Dustin Huffer, founder of Hit Box, designed and developed the Smash Box controller in order to make input as binary as possible (removing the analog stick) and removing the controller's inconsistencies. In an interview with ESPN, Huffer said that his goal was "to evolve competitive gaming hardware for Smash," claiming that the GameCube controller created a "physical learning barrier preventing newcomers from joining in as well as putting a cap on many players' competitive lifespan with carpal tunnel and other RSIs." Development of the Smash Box controller started in 2014 and it became available to some professional players in 2016. Huffer told Kotaku in December 2016 that he was planning to launch a Kickstarter campaign for the controller, but its legal status in tournament play slowed down his plans.

==Characteristics==
Rather than an analog stick or joystick, the Smash Box controller features four analog direction buttons, allowing players to hit each button individually.
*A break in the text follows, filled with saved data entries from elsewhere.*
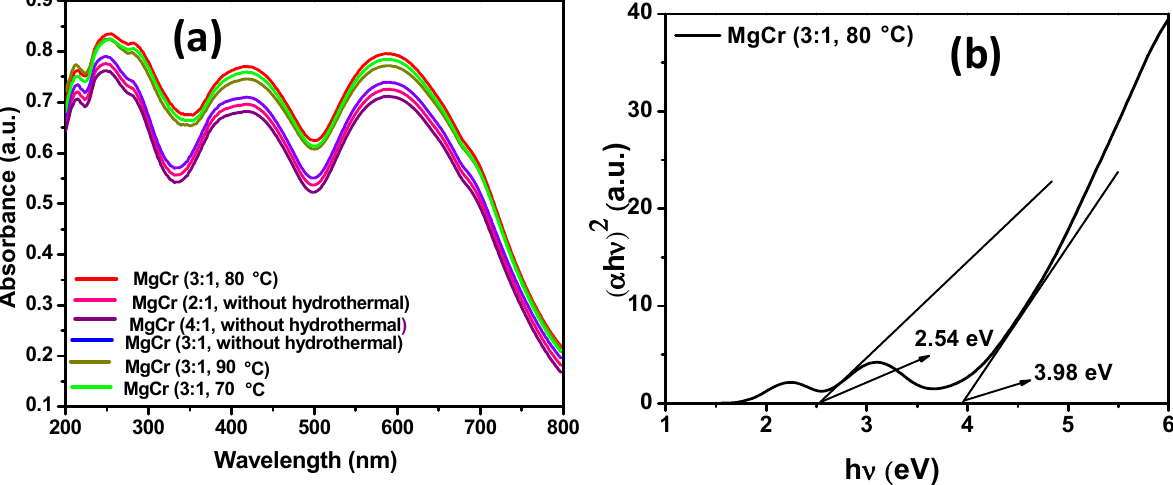
Figure 3. ( a ) UV-Vis DRS spectra of the series of exfoliated MgCr-LDH (2:1, 3:1, 4:1) without hydrothermal and MgCr-LDH (3:1) with hydrothermal treatment of 70, 80, and 90 °C. ( b ) Band gap energy of MgCr-LDH (3:1, 80 °C) as derived from Kubelka–Munk equation through Tauc plot.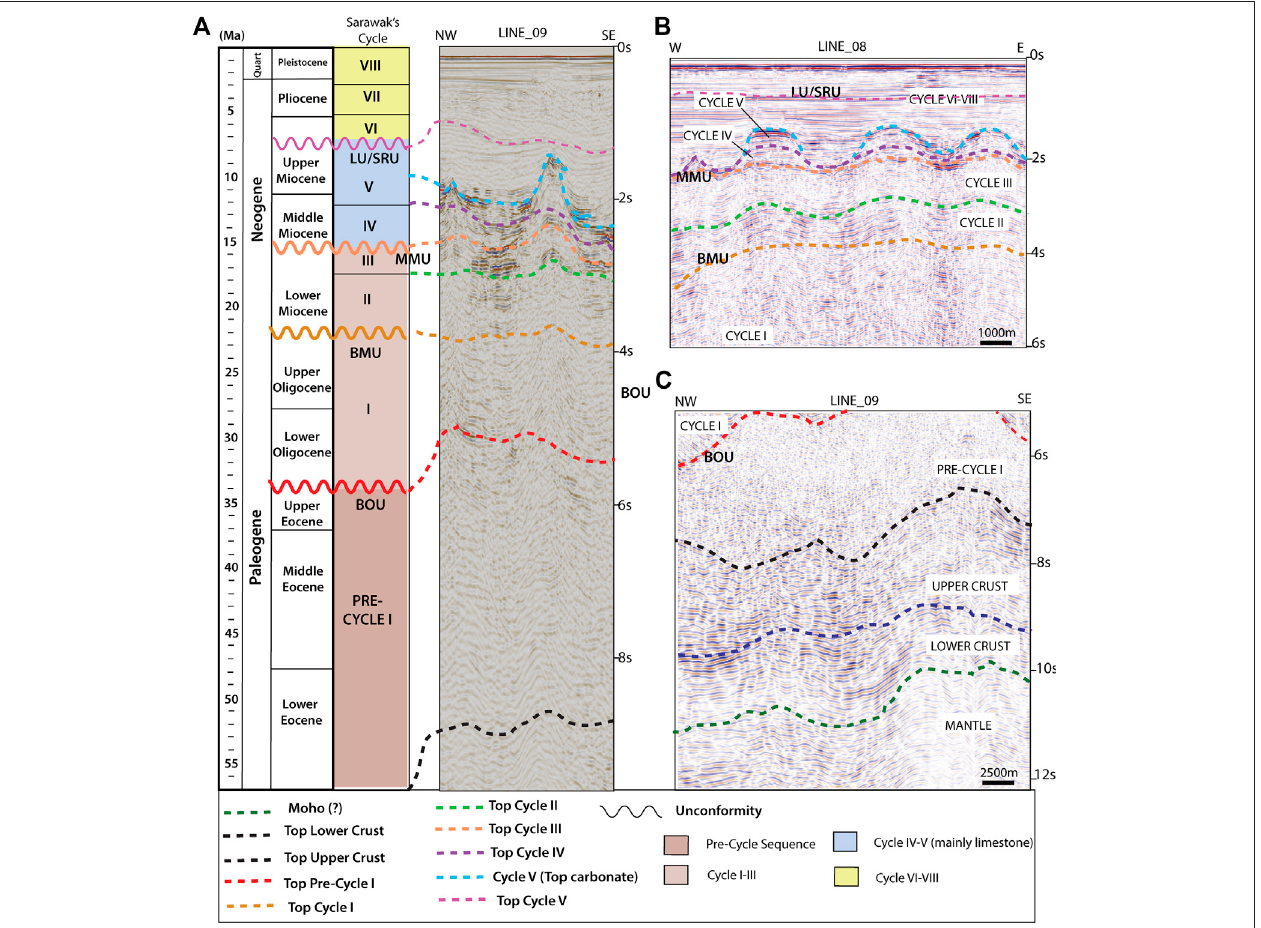
FIGURE 2 | (A) Seismo-stratigraphy chart of this study correlated with Sarawak ’ s stratigraphy based on Ho (1978) and Hageman et al., (1987). Four major unconformities are base Oligocene Unconformity (BOU), base Miocene Unconformity (BMU), Middle Miocene Unconformity (MMU) and Lapan Unconformity(LU) which isequivalenttoShallowRegionalUnconformity(SRU). (B) HorizonsandseismicfaciesforCycleItoCycleVIII. (C) Horizonsandseismicfaciesforthemantle,lower-upper crust and Pre-Cycle I sequence.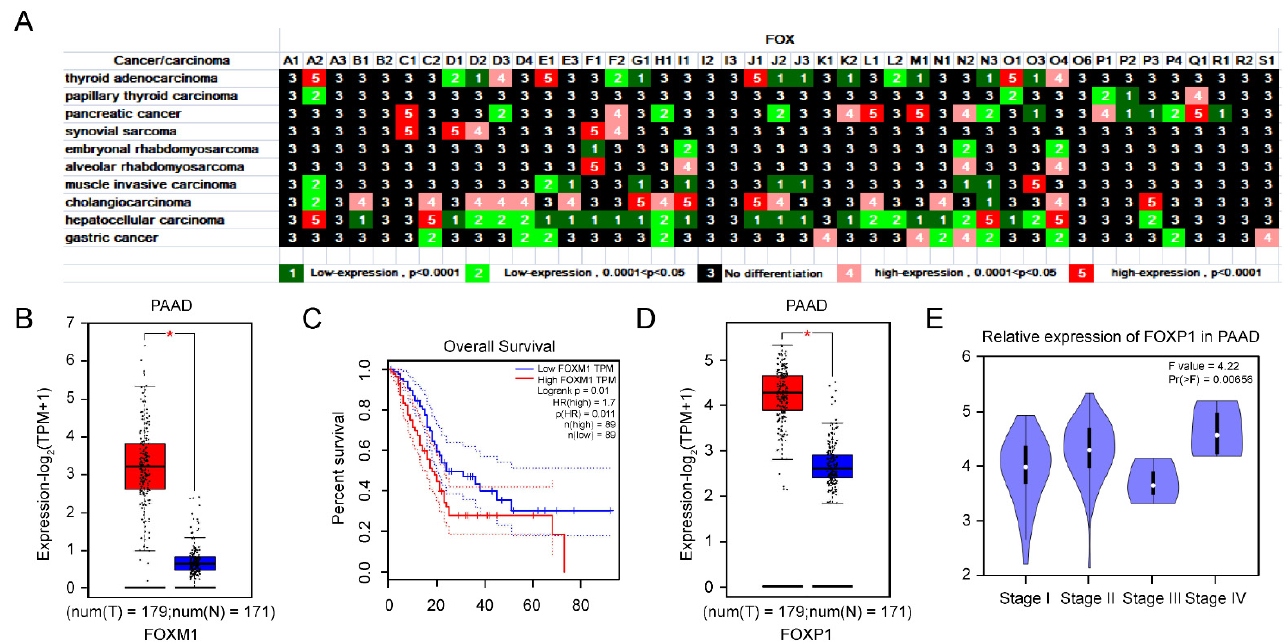
Figure 7. Differential expression of FOX genes in other cancers ( A ). ( B ) GEPIA2 data of FOXM1 expression in PAAD and normal samples. ( C ) The survival curve of PAAD patients with different FOXM1 expression level. ( D ) Difference of FOXP1 expression between PAAD and normal tissues. ( E ) Violin plots of the expression of FOXP1 with tumor stage in PAAD. p values less than 0.05 were considered to be statistically significant, * p < 0.05.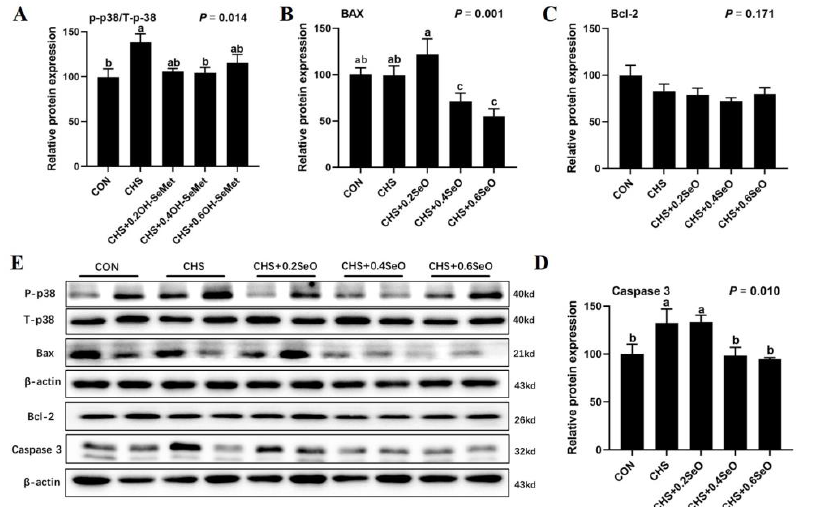
Figure 4. Effects of CHS and SeO supplementation on the abundance of protein related to apoptosis in the spleen. ( A – D ) Relative protein expression level, ( E ) Relevant protein bands. The results were expressed as mean ± SEM ( n = 6). Different letters (a, b and c) denote significant differences ( p <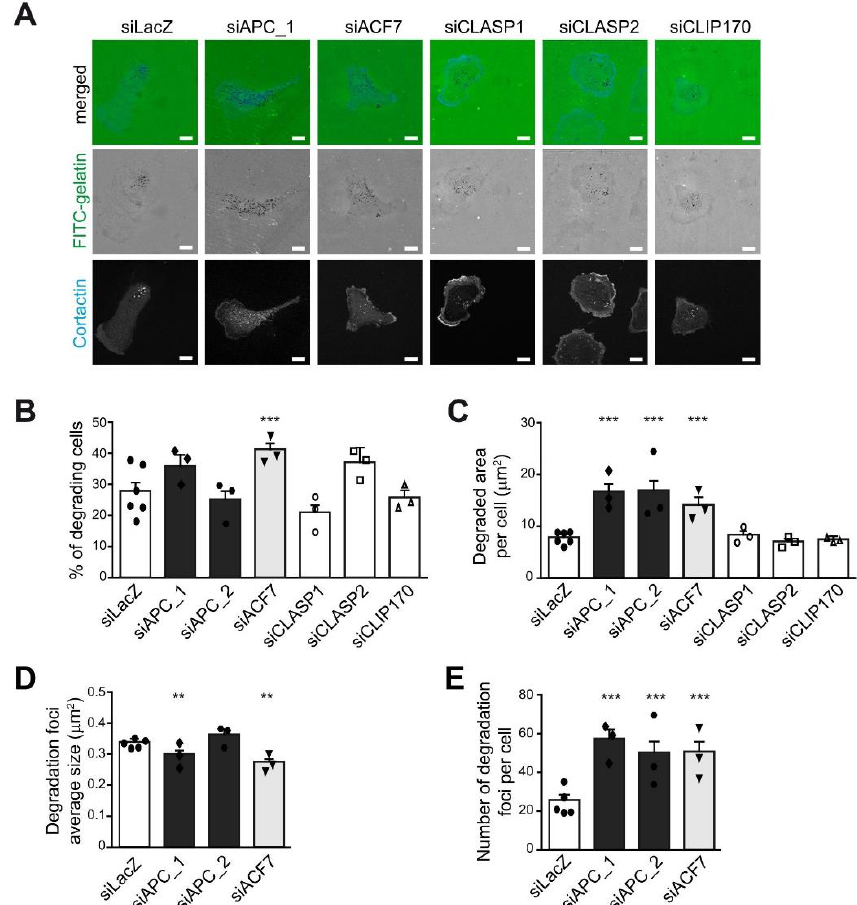
Figure 3. APC and ACF7, similarly to EB1, restricted ECM proteolysis by restraining invadopodia formation. MDA-MB-231 cells were transfected with a control siRNA control (siLacZ) or siRNA against APC (siAPC_1, siAPC_2), ACF7 (siACF7), CLASP1 (siCLASP1), CLASP2 (siCLASP2), and CLIP170 (siCLIP170) and seeded on fluorescently-labeled gelatin (FITC-gelatin) for 4 h. Cells were fixed and stained with an anti-Cortactin antibody to identify cell boundaries and invadopodia. Matrix degradation was identified thanks to the appearance of dark spots in FITC-gelatin. ( A ) Representative images are shown. Scale bars represent 10 μm. The ability of MDA-MB-231 cells described in ( A ) to degrade fluorescently-labeled gelatin was analyzed. The percentage of degrading cells ( B ), the degraded area per cell ( C ), the average size of degradation foci ( D ), and the number of degradation foci ( E ) are represented as the mean ± SEM of three independent experiments. The mean of each individual experiment is reported. Statistical analysis was performed as described in Figure 1. *** p ≤ 0.001, ** p ≤ 0.01.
This layout and the controller's flat surface allows each individual finger access to any button, eliminating the need for rapid and precise thumb movements. Involved usage of the Smash Box controller may still result in Ulnar tunnel syndrome and general postural concerns, but it is overall less stressful than the original controller. Hungrybox explained that the learning curve for the Smash Box controller is very steep, but it "theoretically could make someone the most technical player of all time." The binary input method could also be of use for tool-assisted superplays.

==Tournament legality==
Discussion arose among the professional Super Smash Bros. community as to whether the new controller should be considered legal for tournament use. In December 2016, Huffer was told in a private conversation with Genesis 4 organizers that the controller may be banned from the major Smash Bros. Melee tournament. After Huffer explained the situation to professional player Dustin "Gravy" White, the topic caught fire on social media. Huffer himself described the potential ban as "definitely unfair." Tournament organizers were worried that allowing the Smash Box controller to be used in tournament play would allow other unconventional and possibly game-breaking controllers to be used as well. Genesis 4-organizer Sheridan Zalewski announced later that month that the Smash Box controller was allowed to be used in the tournament, noting that this would initiate a "test period" in which players could determine whether the controller gives an unfair advantage over players who use the traditional GameCube controller. Zalewski later stated that this concession was only made to accommodate competitors who had signed up without realizing their controllers would be banned.

In July 2017, a committee of five prominent Melee tournament organizers, including Zalewski, released a recommended ruleset for professional Melee competitions. This document includes a lengthy section imposing a "tentative ban" on the use of non-GameCube controllers such as the Smash Box controller, stating that the classic controller is "somewhat intrinsic to what we consider 'playing Melee and the skills involved in doing so." Alex Jebailey tweeted his support for this decision and stated in an interview that alternative controllers "should rightfully be scrutinized and tested at a local level before being allowed to used in a major scale event."

The Smash Box controller was allowed during the Super Smash Bros. competition at Evo 2018. It is currently legal at major Super Smash Bros. and fighting game events, such as Genesis, Smash World Tour, and EVO.